[Document layout detection data]
********
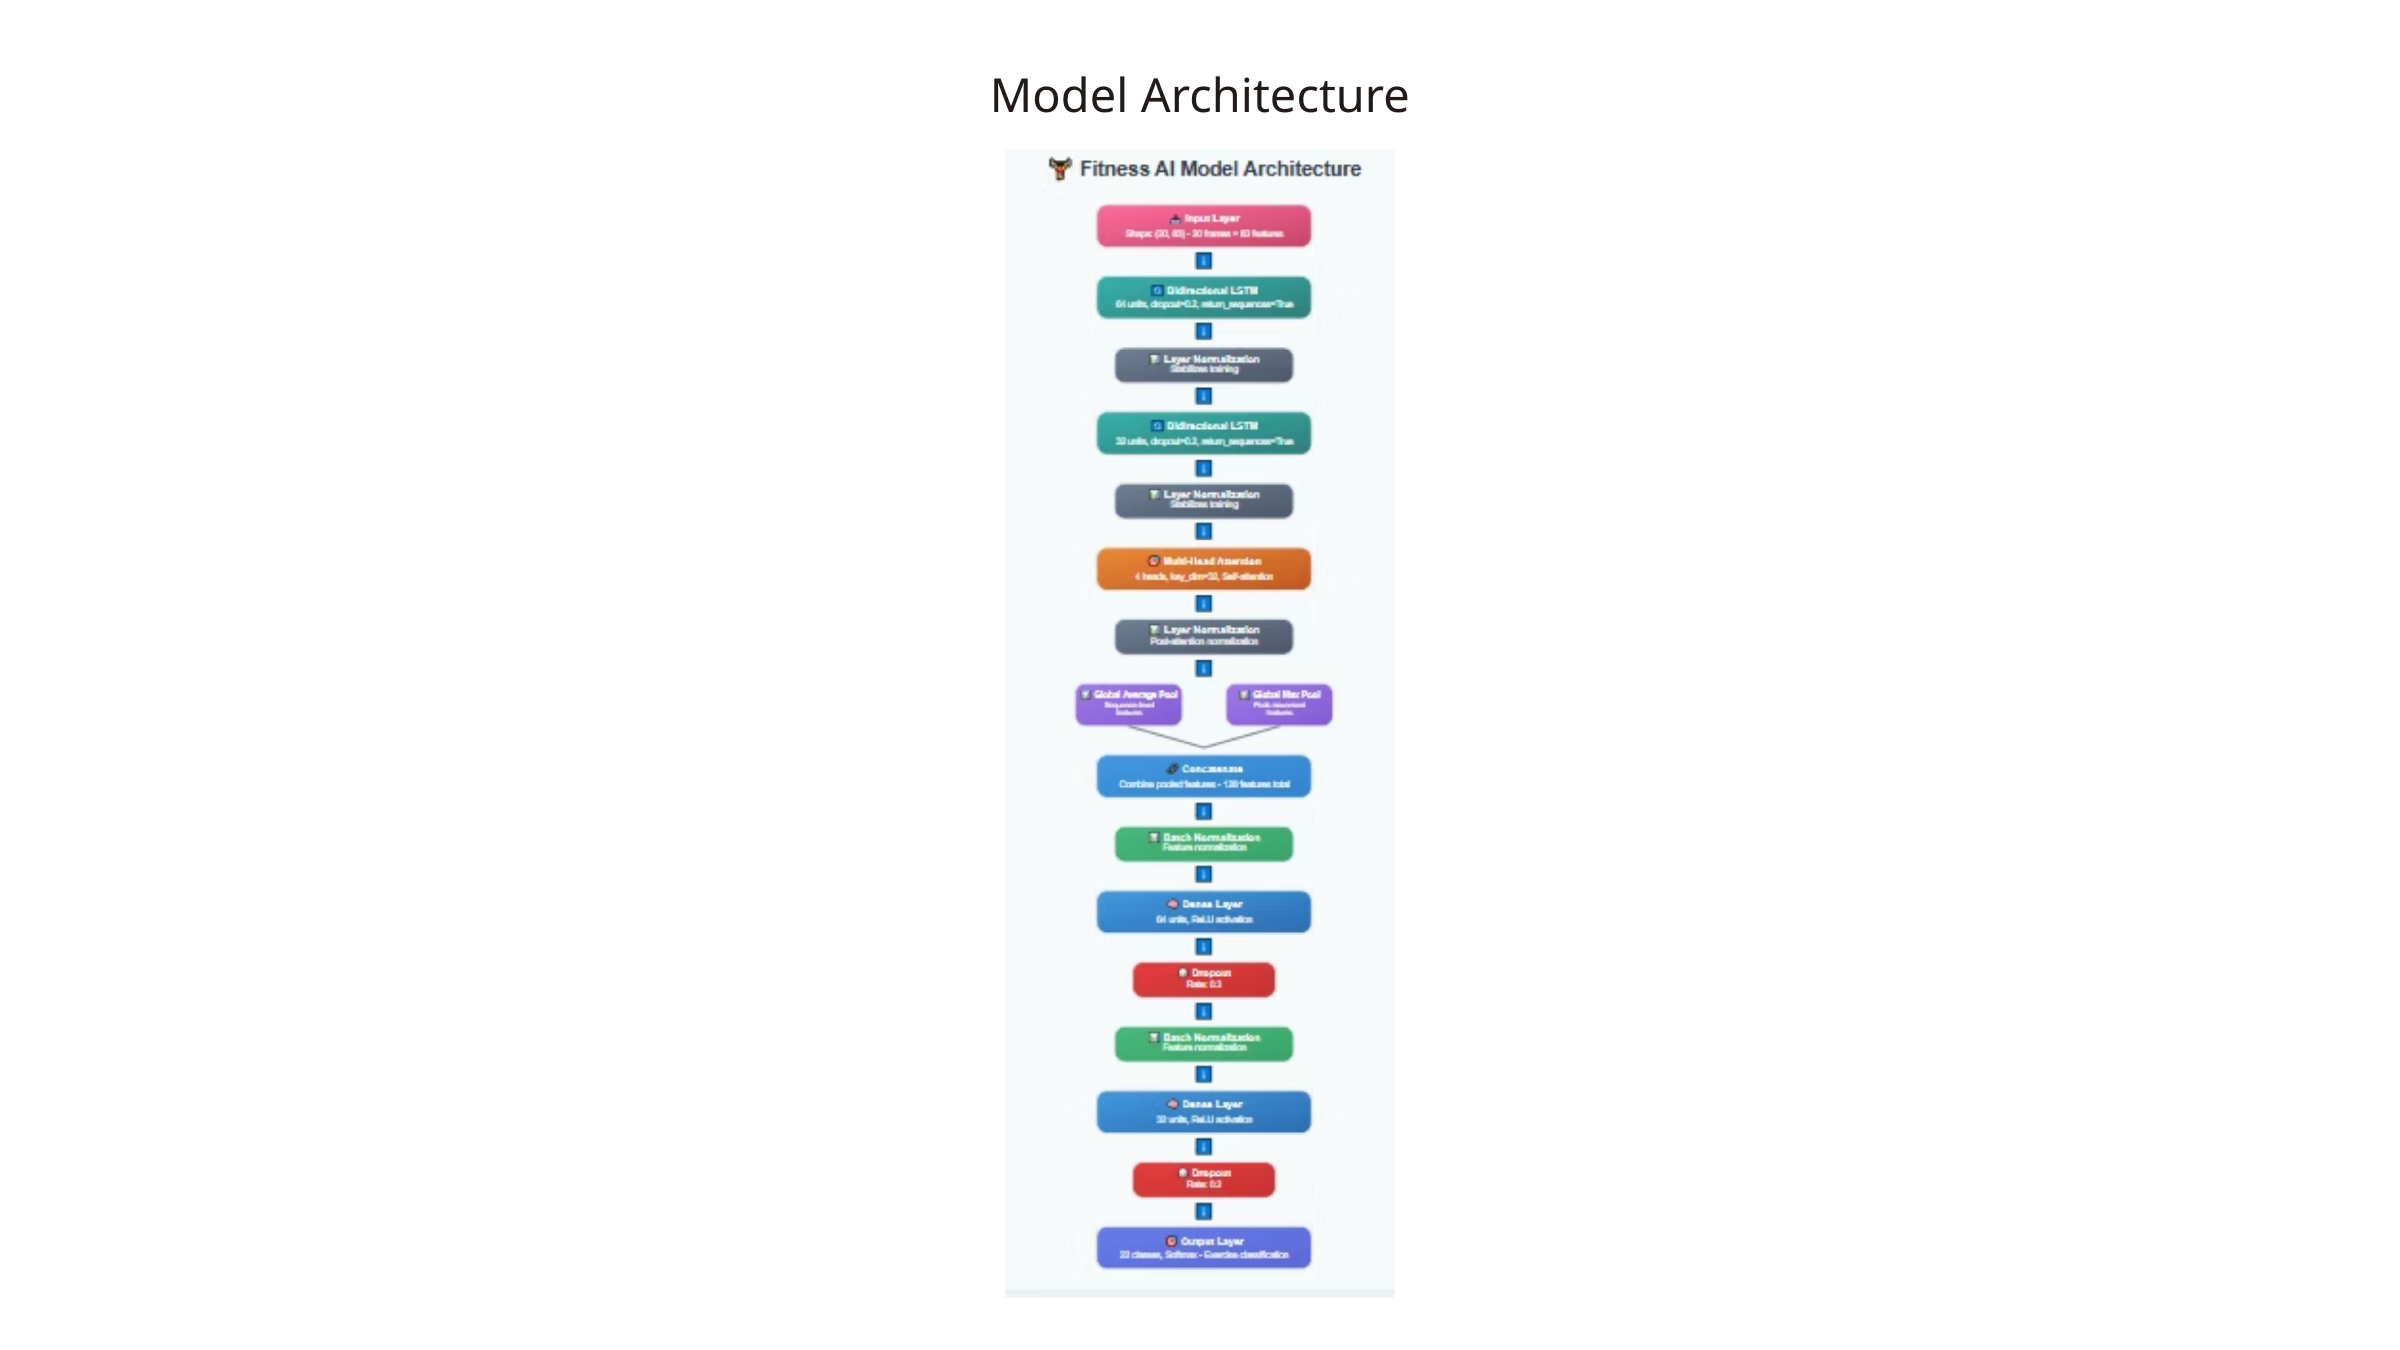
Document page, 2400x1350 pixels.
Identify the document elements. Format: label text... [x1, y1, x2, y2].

picture [1005, 149, 1395, 1298]
text_box Model Architecture [963, 52, 1437, 112]
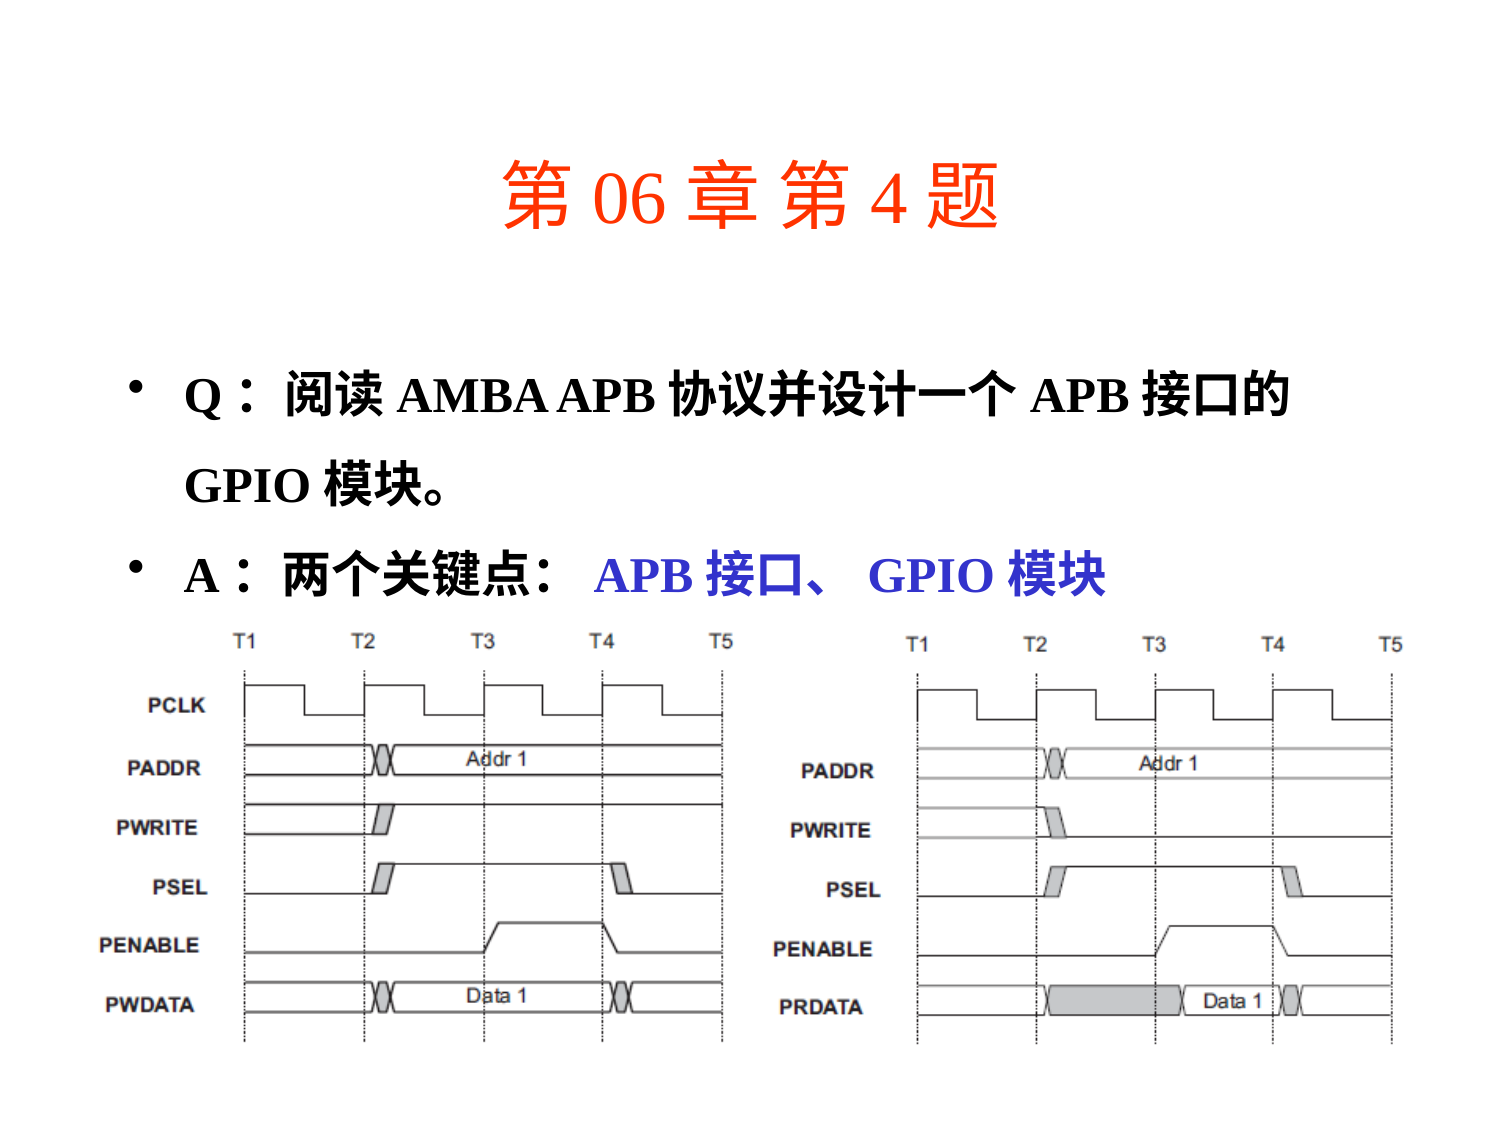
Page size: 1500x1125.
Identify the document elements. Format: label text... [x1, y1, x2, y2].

list Q：阅读AMBA APB协议并设计一个APB接口的GPIO模块。 A：两个关键点：APB接口、GPIO模块 [112, 324, 1388, 1001]
title 第06章 第4题 [112, 99, 1388, 288]
picture [88, 622, 738, 1048]
picture [762, 629, 1406, 1048]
********
▸ JOB:
When you copy the records above, keep every word exact and drop the pictures.

▸ OUTPUT OF THE TASK:
Document page, 2400x1350 pixels.
Identify the document elements. Format: label text... [x1, y1, x2, y2].

picture [1005, 149, 1395, 1298]
text_box Model Architecture [963, 52, 1437, 112]
Page size: 1500x1125.
Identify the document elements. Format: label text... [x1, y1, x2, y2].

list Q：阅读AMBA APB协议并设计一个APB接口的GPIO模块。 A：两个关键点：APB接口、GPIO模块 [112, 324, 1388, 1001]
title 第06章 第4题 [112, 99, 1388, 288]
picture [88, 622, 738, 1048]
picture [762, 629, 1406, 1048]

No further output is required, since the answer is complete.